• [Aim]:
Reproduce every line of the entries below word for word, leaving the pictures out of your answer.
Start of Provided entries
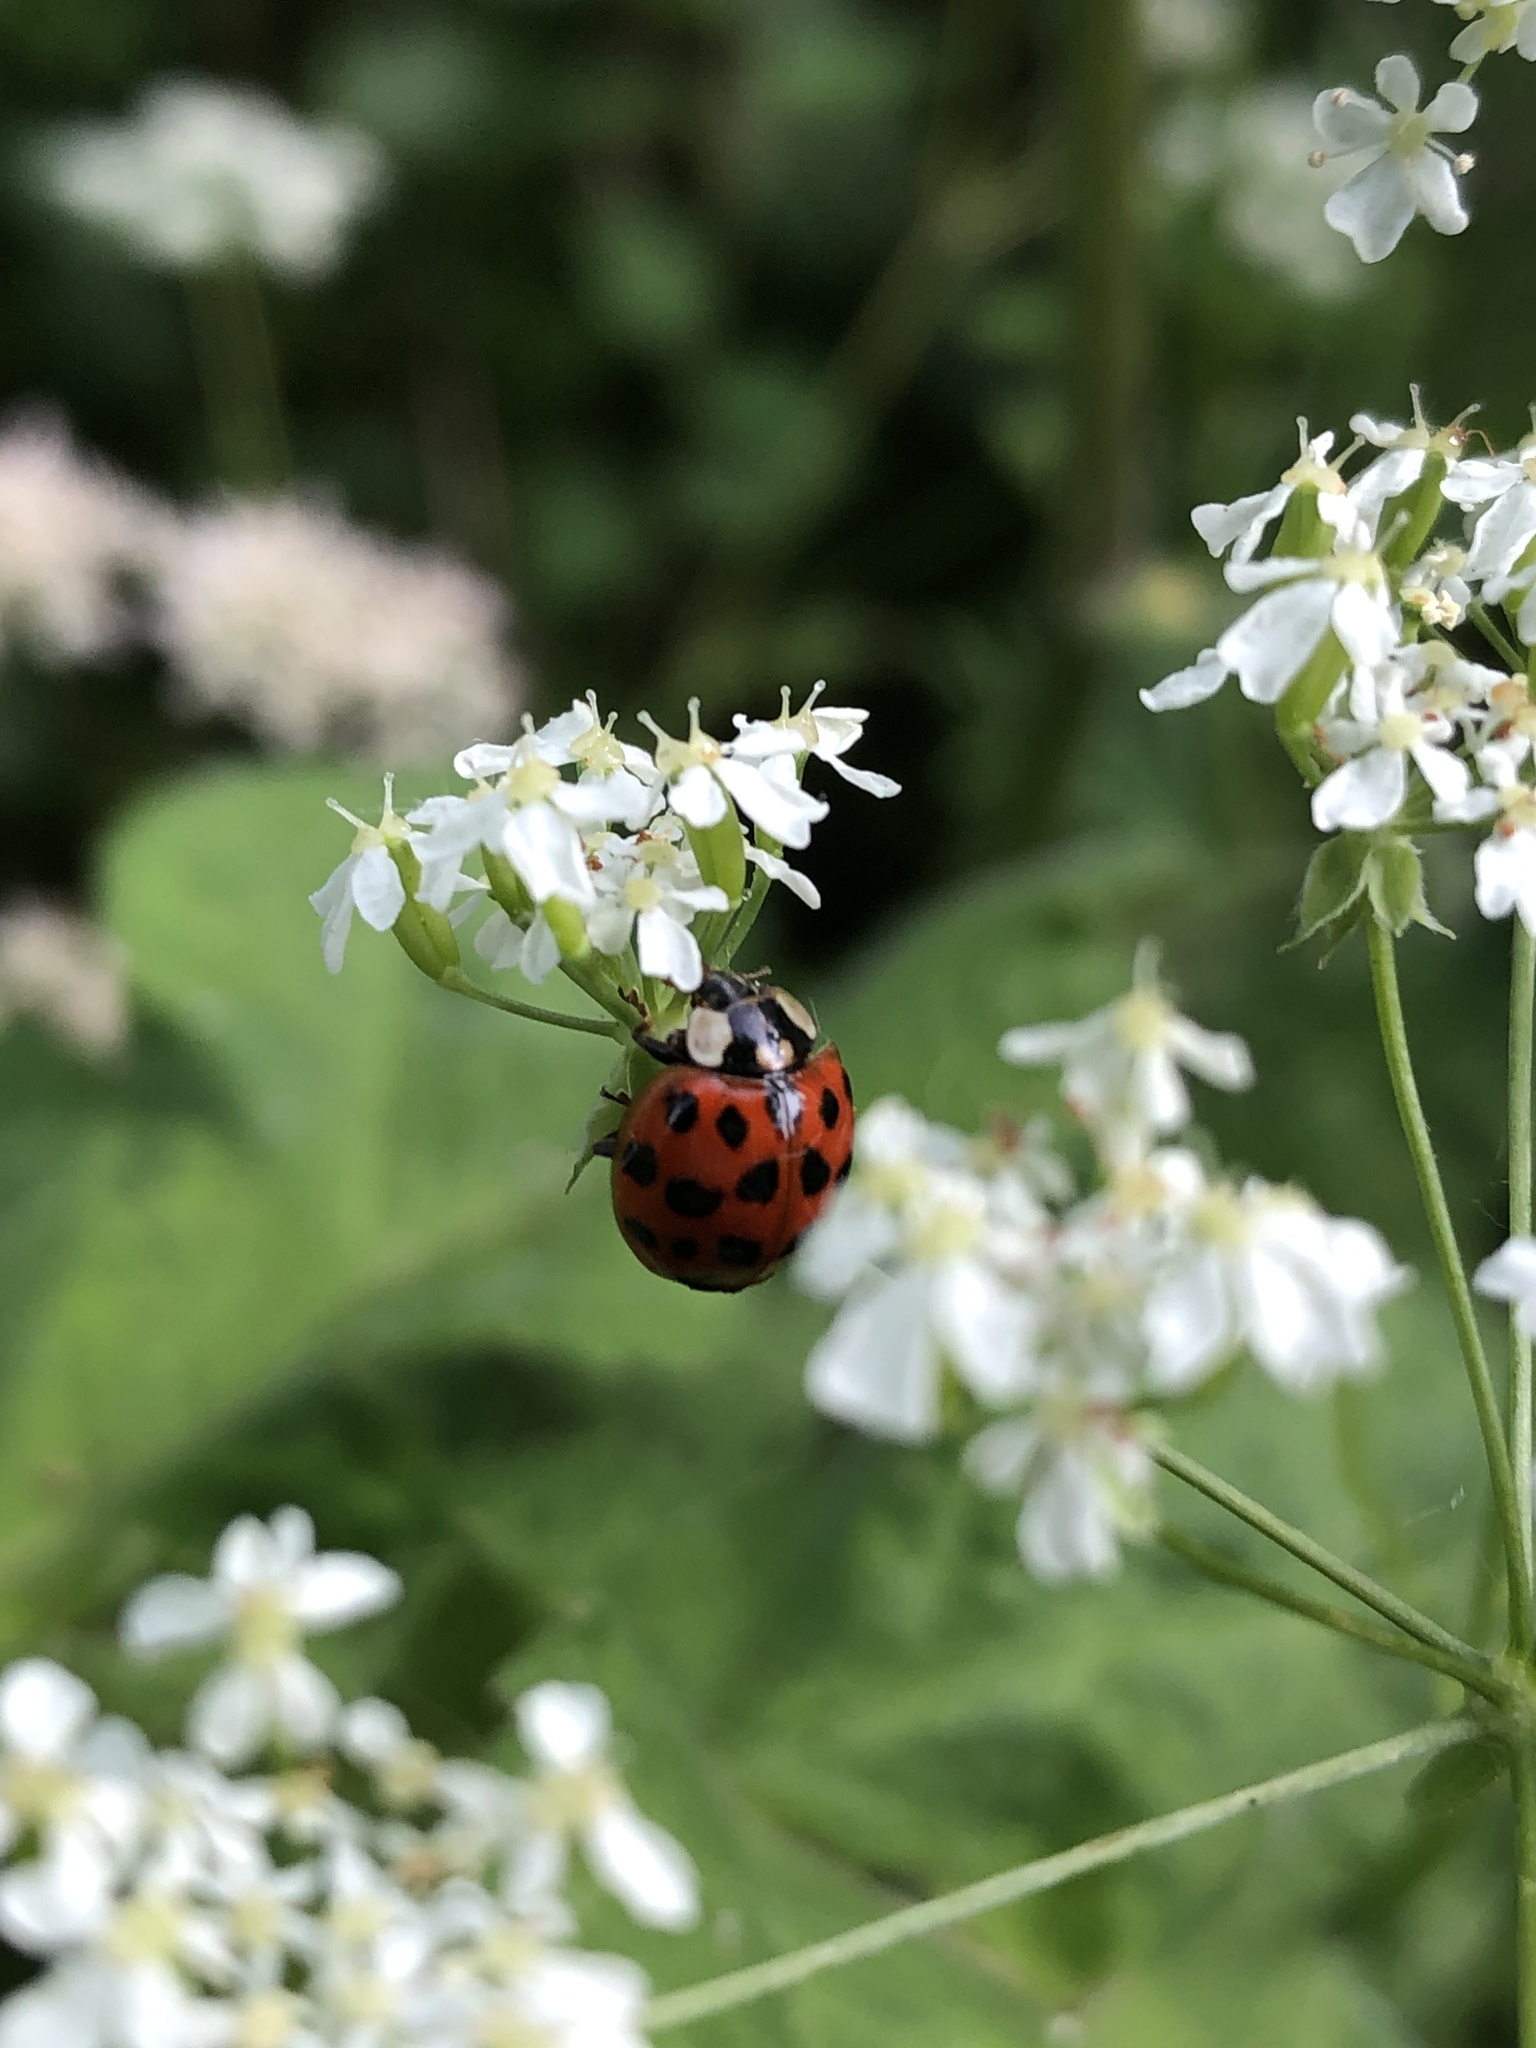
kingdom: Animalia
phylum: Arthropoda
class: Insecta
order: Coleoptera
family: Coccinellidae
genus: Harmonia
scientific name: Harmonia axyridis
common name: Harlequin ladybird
End of Provided entries
• [Worked answer]:
kingdom: Animalia
phylum: Arthropoda
class: Insecta
order: Coleoptera
family: Coccinellidae
genus: Harmonia
scientific name: Harmonia axyridis
common name: Harlequin ladybird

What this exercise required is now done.